### Instruction 1
In the CLIP thread, reproduce the passage starting with "config.pooling_type = 'transformer'" and going on through "text_features = self.clip.encode_text(text_data)", substituting "frame_data" for "video_data".
### Instruction 2
Answer the following questions using the CLIP thread.
(a) Which class is imported from transformers when config.huggingface is true?
(b) To what value is config.pooling_type set?
(c) In the modified code, which element of text_outputs is assigned to word_features?
### Instruction 3
In one to three sentences, explain why, according to the reply in the CLIP thread, the original library code returns only the text feature and not the word features.

### Extract
CLIP
CLIP copied to clipboard
How can i get every word feature in the text instand of the text feature?
`class CLIPTransformer(nn.Module): def init(self, config: Config): super(CLIPTransformer, self).init() self.config = config
if self.config.huggingface:
from transformers import CLIPModel
self.clip = CLIPModel.from_pretrained(self.config.clip_type)
# downloading pytorch_model.bin 577M
else:
from model.clip_model import load_clip
self.clip = load_clip(config.clip_arch)
config.pooling_type = 'transformer'
self.pool_frames = Transformer(config)
def forward(self, data, return_all_frames=False):
batch_size = data['video'].shape[0]
text_data = data['text']
video_data = data['video']
video_data = video_data.reshape(-1, 3, self.config.input_res, self.config.input_res)
if self.config.huggingface:
text_features = self.clip.get_text_features(**text_data) # 512【8,512】
video_features = self.clip.get_image_features(video_data) # 【96,512】
else:
text_features = self.clip.encode_text(text_data)
video_features = self.clip.encode_image(video_data)`
I want to get the all the word features in the text, instand of the text feature text_features = self.clip.get_text_features(**text_data)
,How can i make that?
Hi,
I have the same question as well. I wonder have you sloved it?
Sure. You can locate the library file "from transformers import CLIPModel". Then you may find the following code,
text_outputs = self.text_model(
input_ids=input_ids,
attention_mask=attention_mask,
position_ids=position_ids,
output_attentions=output_attentions,
output_hidden_states=output_hidden_states,
return_dict=return_dict,
)
pooled_output = text_outputs[1]
text_features = self.text_projection(pooled_output)
return text_features
We see that text_outputs[1] is raw output text_features. Modify the code as follow,
text_outputs = self.text_model(
input_ids=input_ids,
attention_mask=attention_mask,
position_ids=position_ids,
output_attentions=output_attentions,
output_hidden_states=output_hidden_states,
return_dict=return_dict,
)
pooled_output = text_outputs[1]
word_features = text_outputs[0]
text_features = self.text_projection(pooled_output)
word_features = self.text_projection(word_features)
return text_features, word_features
So you get word_features here.

### Data for analysis
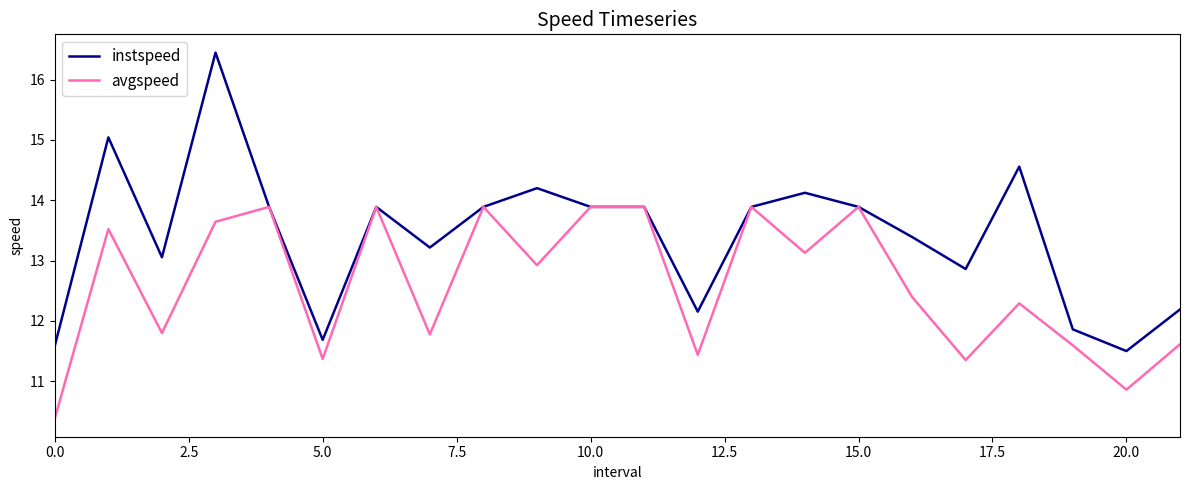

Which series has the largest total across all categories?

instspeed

---

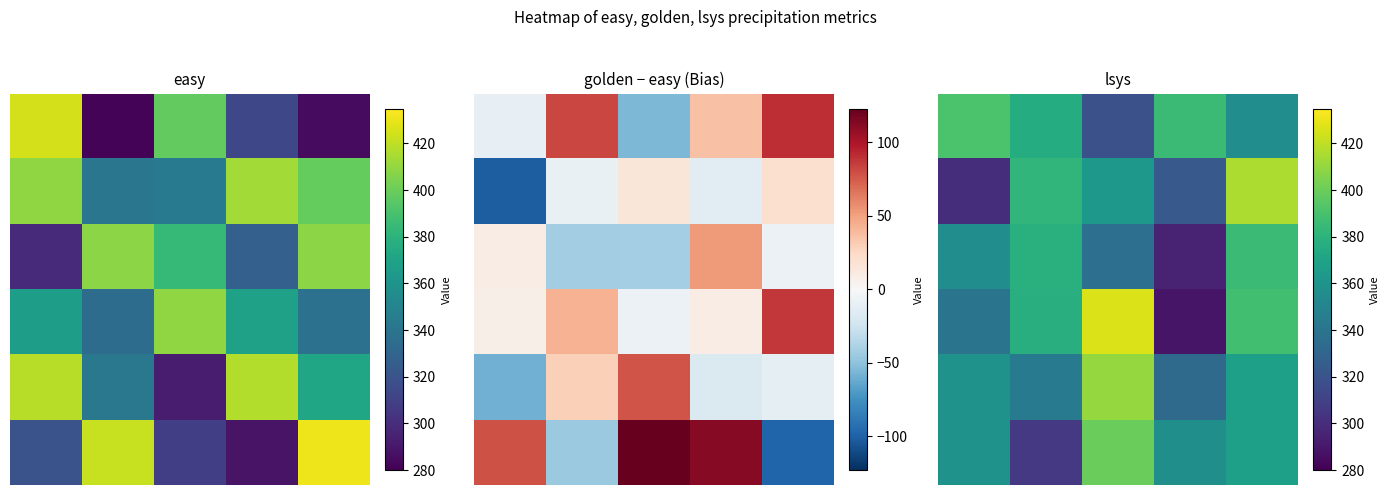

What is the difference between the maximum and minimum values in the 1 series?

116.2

### Final answer 1
config.pooling_type = 'transformer'
self.pool_frames = Transformer(config)
def forward(self, data, return_all_frames=False):
batch_size = data['video'].shape[0]
text_data = data['text']
frame_data = data['video']
frame_data = frame_data.reshape(-1, 3, self.config.input_res, self.config.input_res)
if self.config.huggingface:
text_features = self.clip.get_text_features(**text_data) # 512【8,512】
video_features = self.clip.get_image_features(frame_data) # 【96,512】
else:
text_features = self.clip.encode_text(text_data)

### Final answer 2
(a) CLIPModel.
(b) 'transformer'.
(c) text_outputs[0].

### Final answer 3
In the original code, text_features is produced by passing pooled_output, which is text_outputs[1], through self.text_projection. The reply identifies text_outputs[1] as the raw output text_features, so the function returns only that single feature.